… Y con las prisas metí la pierna entre los barrotes del pasamanos de la escalera. Solté una fuerte blasfemia y miré hacia abajo por el hueco, para ver como cientos de descerebrados subían corriendo oliendo coléricos la herida de mi brazo derecho, aquella que me hice robando a todo correr las últimas botellas de alcohol del súper desierto del barrio.
“Encima corren como hijos de puta, no podía habernos tocado zombies torpes y tranquilitos de “The Walking Dead” no, mucho mejor que corran como descosidos a lo “28 días después”, no vaya a ser que tengamos alguna oportunidad de sobrevivir”
La rabia que me iba consumiendo según acababa la frase e, irónicamente, la vergüenza que sentía de verme atrapado en el pasamanos que conocía desde hacía 40 años (“¿Vergüenza de qué? ¿De que se pudiesen reir de mi unos simios enfurecidos que se morían por hincarme el diente?”), bastó de sobra para pegar un tirón desde la cadera y romper los barrotes que me retenían.
Entré en mi apartamento con puerta de acero reforzada y la cerré con las últimas fuerzas que me quedaban. Por suerte, la bolsa que contenía mi saqueo estaba intacta. “No sufras más, seguramente será la última rapiña que tendrás que hacer” pensé.
Hacía días que ya ni buscaba comida. La terrible espera se me hacía mucho más llevadera con alcohol, escatimando lo posible en las reservas de latas de conserva.
Pero debía alcoholizarme con cuidado.
No podía beber hasta perder el conocimiento, porque yo no perdía el conocimiento.
No estaba solo en la casa, aunque en ese momento solo estuviera yo.
Desde que me cogí la primera cogorza seria de mi vida, descubrí que habitaba en mí un alter ego. Mucho más decidido, pero también más salvaje. Mucho más sesudo, pero solo cuando no estaba ocupado actuando de manera impulsiva e irracional.
Y solo salía si me pasaba de rosca bebiendo.

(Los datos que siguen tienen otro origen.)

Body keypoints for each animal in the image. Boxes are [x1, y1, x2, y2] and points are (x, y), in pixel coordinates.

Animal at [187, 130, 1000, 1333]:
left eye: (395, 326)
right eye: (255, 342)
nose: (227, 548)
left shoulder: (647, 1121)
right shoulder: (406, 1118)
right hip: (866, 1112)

Pero esa noche estaba harto. Harto de la situación, de los putos zombies, de estar “solo” o de, bueno, no tener con quien hablar. Decidí, la noche más terrorífica y potencialmente peligrosa desde que se inició la alarma, dejarle planear a él el siguiente movimiento. “Y si ese movimiento acaba con nosotros en una zanja o lejos de la casa que nos ha acogido tantos años, pues aceptaré el resultado estoicamente”.
Pero no podía irme de este mundo, quizá por última vez, sin al menos contarle a mi otro yo por qué estaba tan orgulloso y a la vez tan decepcionado con él. Quería contarle tantas cosas que se había perdido de nosotros mientras hibernaba, tantos fallos y aciertos, tantos pensamientos que no me había atrevido a contarle a casi nadie…
Y quería decirle que, aunque no estaba, saber que “estaba” me había ayudado a aguantar todo este tiempo de soledad postapocalíptica.
Así que agarré la botella de “fireball” de la bolsa, la deposité en el escritorio cerca de mi libro favorito (con cuidado de no rociarlo de tan pegajoso elemento), miré con cariño la katana de muestra que tenía colgada en la pared, cogí un par de folios y un boli que pintaba a ratos y comencé la carta de amor a mi mismo más sentida y sincera que nadie jamás haya podido escribir en esta mierda de mundo.
“Querido Ned, mi Neddie, sé que te dejo en una situación peliaguda, pero confío más en ti que en mí mismo. Solo te pido que al menos me dejes acabar esta carta antes de que salgas a salvarnos… o a condenarnos”.